**TASK REQUIREMENTS**
Beginning with the line that holds "left_click_drag(96, 148, 24, 165)" and finishing with the line that holds "left_click(108, 132)", repeat the listing exactly, leaving every picture out.

**RECORDS TO USE**

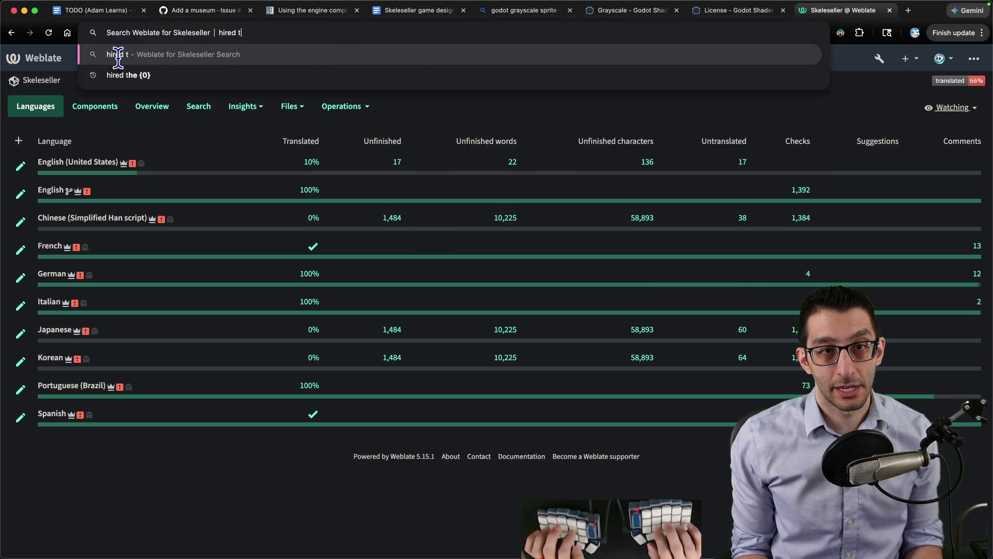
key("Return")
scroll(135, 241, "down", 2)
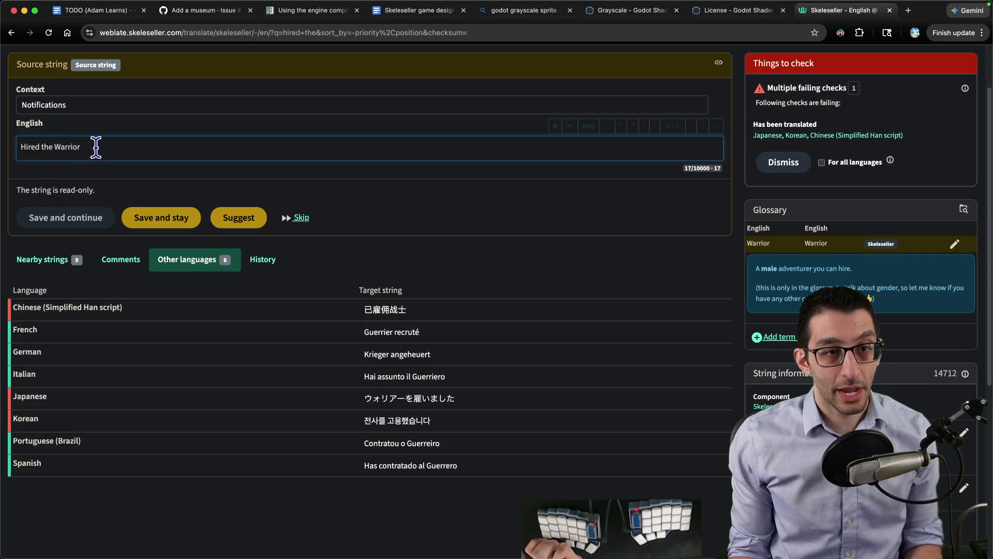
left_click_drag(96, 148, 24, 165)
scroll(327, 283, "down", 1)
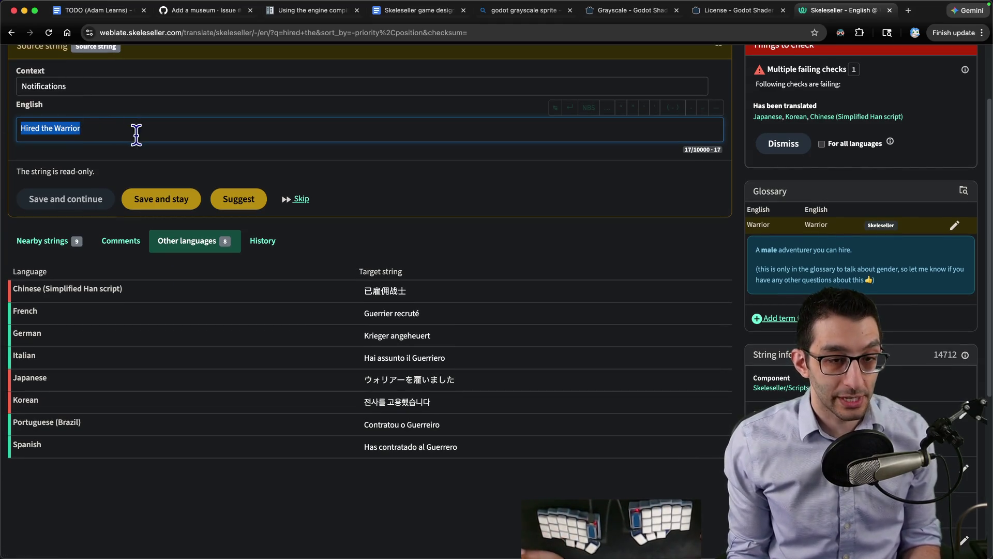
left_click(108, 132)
...
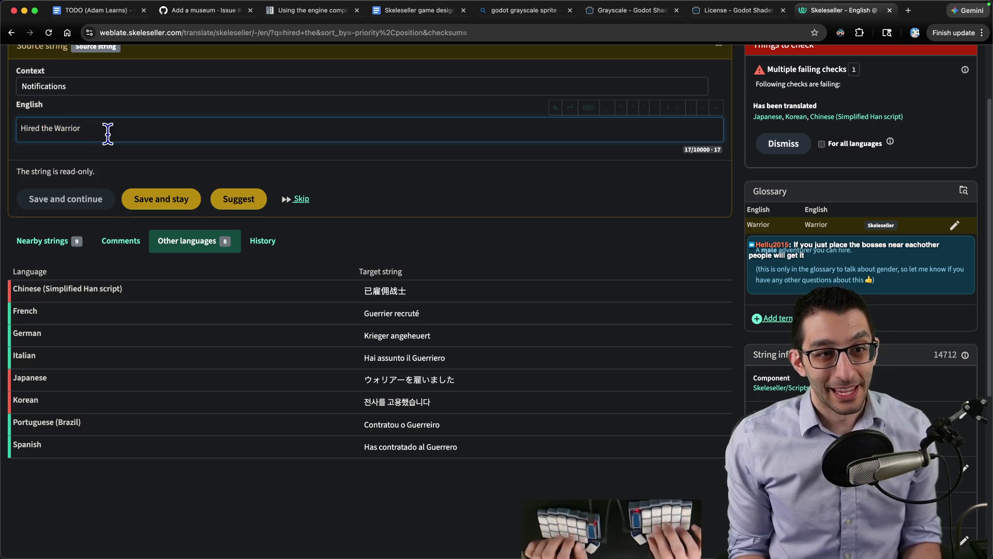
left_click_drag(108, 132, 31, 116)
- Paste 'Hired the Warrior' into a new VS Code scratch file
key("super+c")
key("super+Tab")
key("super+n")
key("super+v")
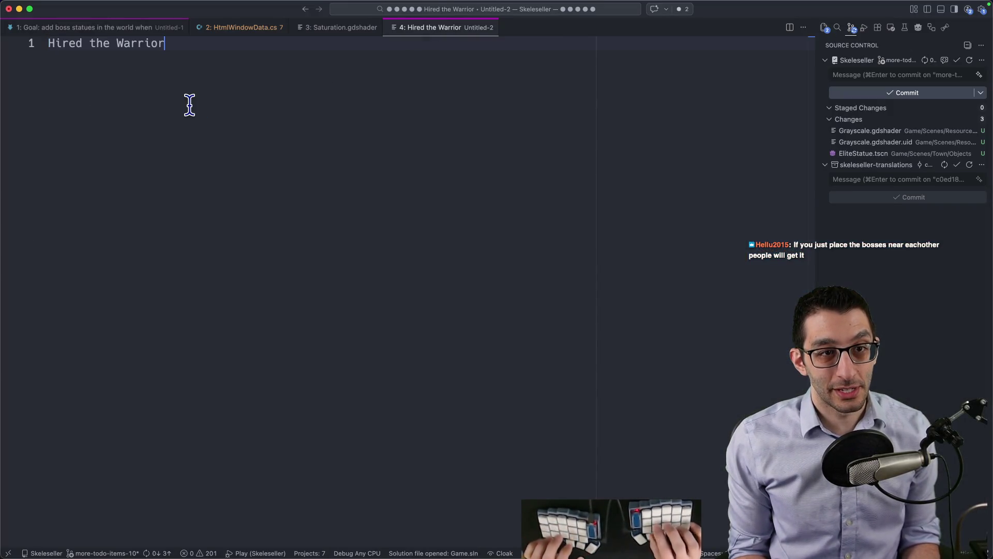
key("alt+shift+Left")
* * *
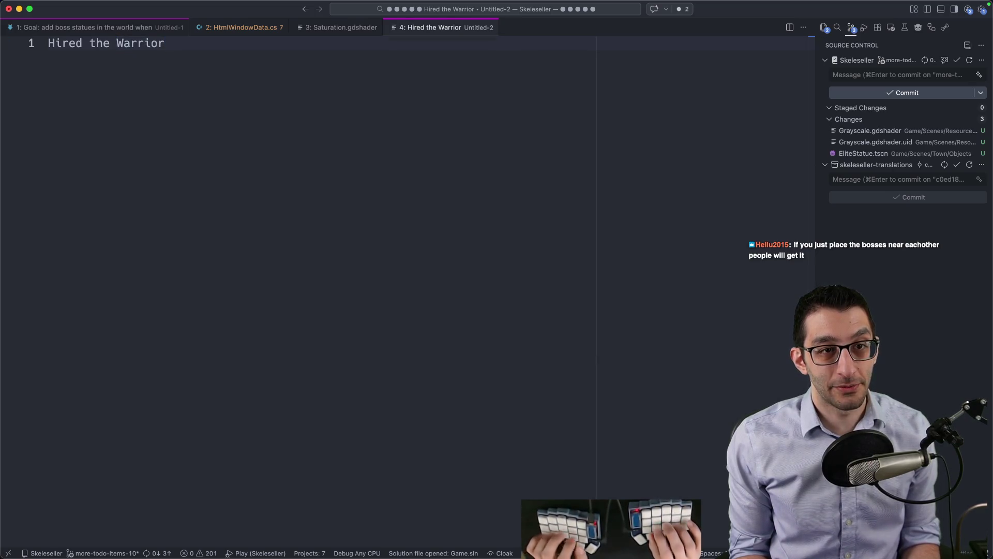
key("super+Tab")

**YOUR RESPONSE**
left_click_drag(96, 148, 24, 165)
scroll(327, 283, "down", 1)
left_click(108, 132)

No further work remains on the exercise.